Dans l’imaginaire collectif, Steve Jobs et ses compagnons de la Silicon Valley se sont élevés au niveau des plus hautes sphères de la société grâce aux qualités exceptionnelles que la nature leur aurait généreusement offertes. La recette de leur réussite paraît simple : une pincée de génie, un pouvoir prophétique, des intentions salvatrices, un travail acharné et une volonté de fer.

Face à cette image idyllique de l’individu génial et salvateur se cache une tout autre réalité. Aux antipodes du self-made-man, Steve Jobs a bénéficié de conditions sociales et économiques extraordinaires, il a travaillé avec des collaborateurs sans qui Apple n’aurait pas pu voir le jour, et enfin, son entreprise tout entière repose sur l’exploitation forcenée de travailleurs étrangers, qu’il se garde bien d’approcher sous peine d’être associé aux malversations dont il est à l’origine.

Biographie de l’auteur

Anthony Galluzzo est maître de conférence en sciences de gestion à l’Université de Saint-Étienne. Auteur d’une thèse sur les fans de stars musicales, ses recherches portent principalement sur les imaginaires marchands et les cultures de consommation. En 2020, il publie La fabrique du consommateur.
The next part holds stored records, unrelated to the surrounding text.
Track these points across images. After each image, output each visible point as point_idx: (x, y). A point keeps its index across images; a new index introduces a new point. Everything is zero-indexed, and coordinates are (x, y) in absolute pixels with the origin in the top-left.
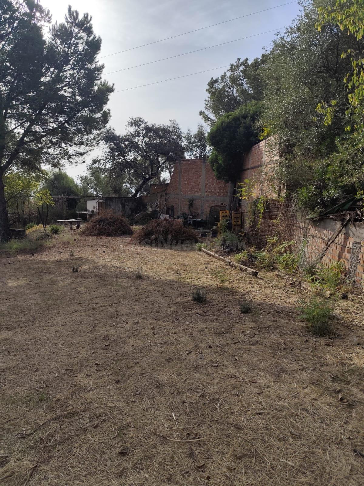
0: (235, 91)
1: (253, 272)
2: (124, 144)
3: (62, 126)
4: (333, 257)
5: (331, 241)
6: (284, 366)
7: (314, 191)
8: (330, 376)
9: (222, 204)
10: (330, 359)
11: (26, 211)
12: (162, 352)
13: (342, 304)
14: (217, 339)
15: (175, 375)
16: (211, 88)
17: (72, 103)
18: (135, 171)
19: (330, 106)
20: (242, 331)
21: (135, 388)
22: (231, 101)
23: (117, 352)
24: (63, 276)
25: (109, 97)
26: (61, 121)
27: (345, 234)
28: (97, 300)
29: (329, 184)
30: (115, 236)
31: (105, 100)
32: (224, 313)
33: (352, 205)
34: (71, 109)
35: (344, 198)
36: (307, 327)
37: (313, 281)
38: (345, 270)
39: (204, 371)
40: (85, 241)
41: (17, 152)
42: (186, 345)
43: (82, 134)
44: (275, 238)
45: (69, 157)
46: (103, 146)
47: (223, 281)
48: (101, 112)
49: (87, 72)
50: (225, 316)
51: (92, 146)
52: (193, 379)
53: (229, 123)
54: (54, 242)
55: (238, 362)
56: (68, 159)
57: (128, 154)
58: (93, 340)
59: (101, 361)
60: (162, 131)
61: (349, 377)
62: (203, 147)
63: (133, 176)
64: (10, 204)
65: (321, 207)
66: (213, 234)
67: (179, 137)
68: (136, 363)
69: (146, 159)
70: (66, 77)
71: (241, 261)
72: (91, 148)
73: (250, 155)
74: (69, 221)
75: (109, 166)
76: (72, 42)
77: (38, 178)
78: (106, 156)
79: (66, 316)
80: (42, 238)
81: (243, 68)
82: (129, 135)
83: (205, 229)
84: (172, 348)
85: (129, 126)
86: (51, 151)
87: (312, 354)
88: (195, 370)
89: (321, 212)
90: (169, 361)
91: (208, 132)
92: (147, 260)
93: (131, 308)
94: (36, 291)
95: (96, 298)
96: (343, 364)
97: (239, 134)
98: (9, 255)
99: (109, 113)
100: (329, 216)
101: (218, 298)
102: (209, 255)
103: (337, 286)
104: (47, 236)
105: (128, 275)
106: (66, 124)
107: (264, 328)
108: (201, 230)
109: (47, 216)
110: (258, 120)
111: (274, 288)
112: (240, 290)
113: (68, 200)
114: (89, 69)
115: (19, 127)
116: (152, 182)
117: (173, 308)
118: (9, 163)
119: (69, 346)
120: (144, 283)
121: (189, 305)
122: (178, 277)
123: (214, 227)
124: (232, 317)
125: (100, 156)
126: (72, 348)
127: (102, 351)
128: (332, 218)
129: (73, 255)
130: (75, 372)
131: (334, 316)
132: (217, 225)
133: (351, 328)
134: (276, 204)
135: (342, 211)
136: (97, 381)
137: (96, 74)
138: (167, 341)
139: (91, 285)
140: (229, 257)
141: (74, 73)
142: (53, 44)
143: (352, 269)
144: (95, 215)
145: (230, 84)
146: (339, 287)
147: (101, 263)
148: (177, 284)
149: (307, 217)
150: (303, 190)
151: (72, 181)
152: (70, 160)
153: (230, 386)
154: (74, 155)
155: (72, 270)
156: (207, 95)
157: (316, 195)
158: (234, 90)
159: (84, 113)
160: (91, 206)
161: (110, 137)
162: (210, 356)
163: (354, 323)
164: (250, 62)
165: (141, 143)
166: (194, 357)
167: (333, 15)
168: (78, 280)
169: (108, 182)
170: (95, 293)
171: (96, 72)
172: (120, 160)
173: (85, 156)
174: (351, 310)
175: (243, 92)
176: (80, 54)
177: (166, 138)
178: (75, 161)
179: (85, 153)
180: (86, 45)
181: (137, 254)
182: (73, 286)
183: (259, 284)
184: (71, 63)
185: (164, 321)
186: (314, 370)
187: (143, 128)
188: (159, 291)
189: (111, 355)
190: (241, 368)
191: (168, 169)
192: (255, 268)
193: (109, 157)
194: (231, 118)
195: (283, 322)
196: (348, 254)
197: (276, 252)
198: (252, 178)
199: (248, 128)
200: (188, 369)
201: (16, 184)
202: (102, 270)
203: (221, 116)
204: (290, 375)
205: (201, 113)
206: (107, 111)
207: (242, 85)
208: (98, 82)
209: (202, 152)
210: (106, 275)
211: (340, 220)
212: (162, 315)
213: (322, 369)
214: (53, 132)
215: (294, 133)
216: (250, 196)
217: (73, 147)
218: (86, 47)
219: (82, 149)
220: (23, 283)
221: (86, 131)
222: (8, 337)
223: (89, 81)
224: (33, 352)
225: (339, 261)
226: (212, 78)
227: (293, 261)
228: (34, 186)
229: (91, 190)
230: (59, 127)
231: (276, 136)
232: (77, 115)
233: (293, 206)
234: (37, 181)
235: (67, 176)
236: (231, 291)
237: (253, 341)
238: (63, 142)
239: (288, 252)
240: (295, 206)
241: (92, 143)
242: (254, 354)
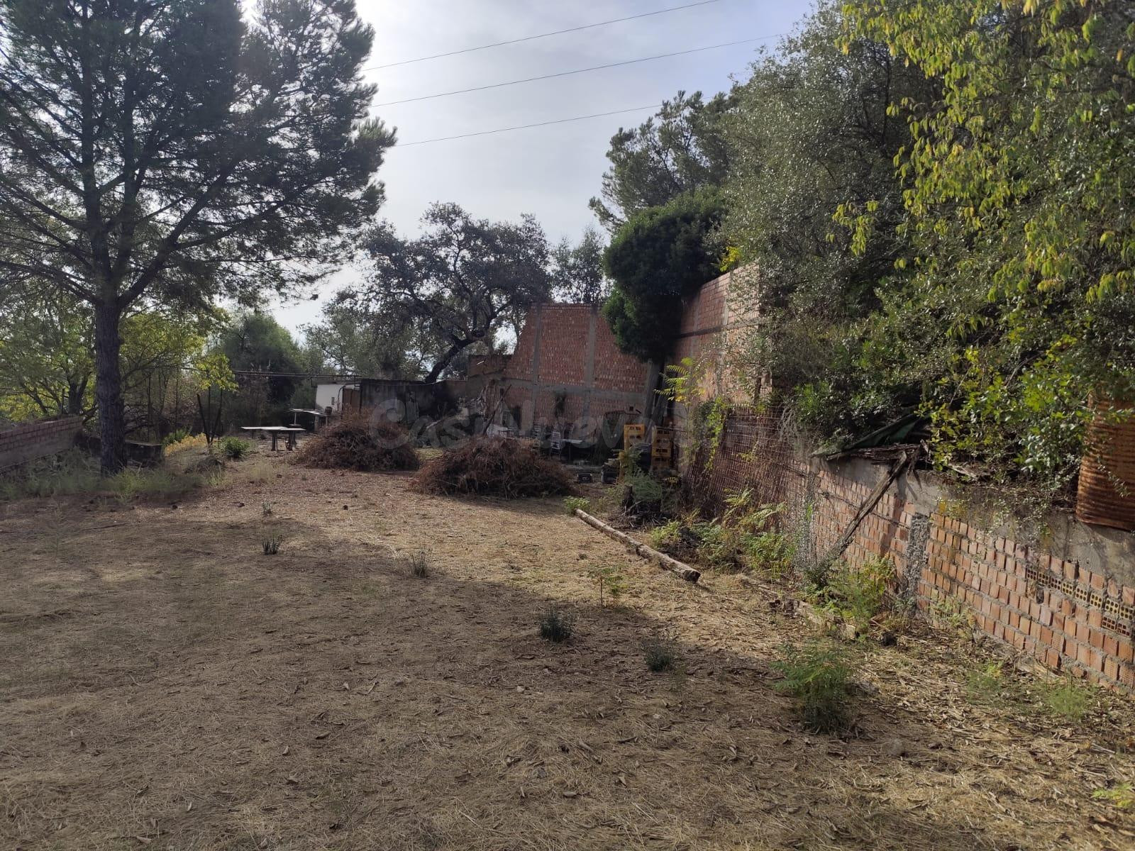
0: (670, 161)
1: (687, 572)
2: (414, 260)
3: (270, 213)
4: (870, 546)
5: (865, 510)
6: (730, 801)
7: (832, 394)
8: (831, 828)
9: (631, 409)
10: (837, 789)
11: (169, 400)
12: (451, 758)
13: (881, 658)
14: (582, 730)
15: (472, 816)
16: (618, 150)
17: (296, 163)
18: (436, 323)
19: (864, 211)
20: (644, 713)
21: (374, 843)
22: (661, 182)
23: (343, 756)
24: (240, 561)
25: (383, 156)
26: (268, 203)
27: (896, 496)
28: (312, 624)
29: (864, 381)
30: (375, 472)
31: (374, 162)
32: (608, 668)
33: (913, 430)
34: (294, 176)
35: (898, 413)
36: (793, 710)
37: (821, 601)
38: (896, 576)
39: (542, 808)
40: (304, 479)
41: (159, 264)
42: (508, 742)
43: (317, 234)
44: (745, 494)
45: (282, 283)
46: (363, 262)
47: (615, 592)
48: (364, 189)
49: (336, 98)
50: (611, 676)
51: (335, 262)
52: (514, 826)
53: (652, 229)
54: (228, 477)
55: (623, 788)
56: (278, 288)
57: (422, 285)
58: (291, 724)
59: (303, 776)
60: (502, 237)
61: (873, 833)
62: (594, 279)
63: (430, 333)
64: (131, 384)
65: (846, 431)
66: (606, 476)
67: (541, 253)
68: (385, 784)
69: (463, 298)
70: (288, 107)
71: (663, 545)
72: (333, 267)
73: (696, 303)
74: (270, 431)
75: (375, 307)
76: (306, 33)
77: (204, 327)
78: (370, 284)
79: (233, 662)
80: (202, 467)
81: (691, 113)
82: (426, 242)
83: (590, 464)
84: (476, 750)
85: (429, 221)
86: (240, 267)
87: (797, 774)
88: (522, 804)
89: (846, 442)
90: (463, 780)
91: (606, 248)
92: (445, 533)
93: (391, 648)
94: (171, 596)
95: (312, 619)
96: (864, 801)
97: (673, 255)
98: (115, 506)
99: (382, 192)
100: (864, 453)
101: (599, 631)
102: (594, 525)
103: (875, 614)
104: (213, 463)
105: (396, 567)
106: (279, 209)
107: (696, 708)
108: (580, 465)
109: (219, 414)
110: (716, 229)
111: (733, 613)
112: (655, 614)
113: (273, 381)
114: (341, 94)
115: (168, 211)
116: (474, 348)
117: (492, 652)
118: (137, 289)
119: (230, 736)
120: (432, 589)
121: (529, 647)
122: (512, 576)
123: (611, 462)
124: (627, 680)
125: (356, 284)
126: (236, 742)
127: (308, 751)
128: (869, 458)
129: (269, 512)
130: (236, 799)
131: (858, 686)
132: (617, 456)
133: (891, 714)
134: (748, 417)
135: (891, 444)
136: (287, 824)
137: (356, 104)
138: (466, 733)
139: (305, 588)
140: (639, 533)
141: (305, 100)
142: (263, 34)
143: (910, 575)
144: (334, 418)
145: (661, 144)
146: (879, 617)
147: (334, 534)
148: (509, 594)
149: (815, 452)
150: (808, 391)
151: (287, 337)
152: (283, 290)
153: (596, 845)
154: (293, 280)
155: (262, 550)
156: (608, 165)
157: (836, 403)
158: (669, 157)
159: (322, 187)
160: (327, 396)
161: (382, 244)
162: (562, 771)
163: (900, 704)
164: (706, 101)
165: (452, 261)
166: (523, 774)
167: (872, 23)
168: (273, 575)
169: (371, 345)
170: (312, 608)
171: (358, 101)
172: (403, 297)
173: (317, 283)
174: (899, 673)
175: (689, 164)
176: (324, 58)
177: (511, 253)
178: (293, 293)
179: (318, 277)
180: (338, 40)
181: (424, 516)
182: (261, 588)
183: (698, 602)
184: (302, 77)
185: (467, 683)
186: (795, 812)
187: (459, 229)
188: (462, 610)
189: (328, 761)
190: (629, 804)
191: (513, 322)
192: (696, 562)
193: (376, 288)
194: (659, 220)
195: (739, 695)
196: (902, 542)
197: (745, 526)
198: (700, 355)
199: (695, 243)
200: (504, 801)
201: (152, 338)
202: (336, 552)
203: (637, 212)
204: (738, 823)
205: (593, 203)
206: (378, 187)
207: (687, 149)
208: (362, 122)
209: (591, 290)
210: (343, 565)
211: (886, 463)
212: (462, 667)
213: (815, 811)
214: (248, 226)
215: (791, 263)
216: (693, 396)
217: (291, 261)
218: (338, 46)
219: (313, 267)
220: (140, 575)
221: (324, 227)
222: (85, 707)
223: (339, 118)
224: (143, 746)
225: (882, 556)
226: (621, 130)
227: (781, 551)
228: (193, 345)
229: (330, 362)
230: (262, 215)
231: (753, 267)
232: (307, 191)
233: (784, 425)
234: (200, 334)
235: (276, 325)
236: (632, 617)
237: (665, 738)
238: (271, 249)
239: (773, 529)
240: (789, 425)
241: (337, 256)
242: (664, 770)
Une histoire de la société marchande, et retrace à cette occasion la transformation de la société paysanne autarcique dans laquelle nous vivions deux siècles auparavant en un monde de consommateurs urbains connectés. Dans son dernier ouvrage, Le mythe de l’entrepreneur. Défaire l’imaginaire de la Silicon Valley (2023), il s’intéresse à une tout autre figure du marché, celle de l’entrepreneur.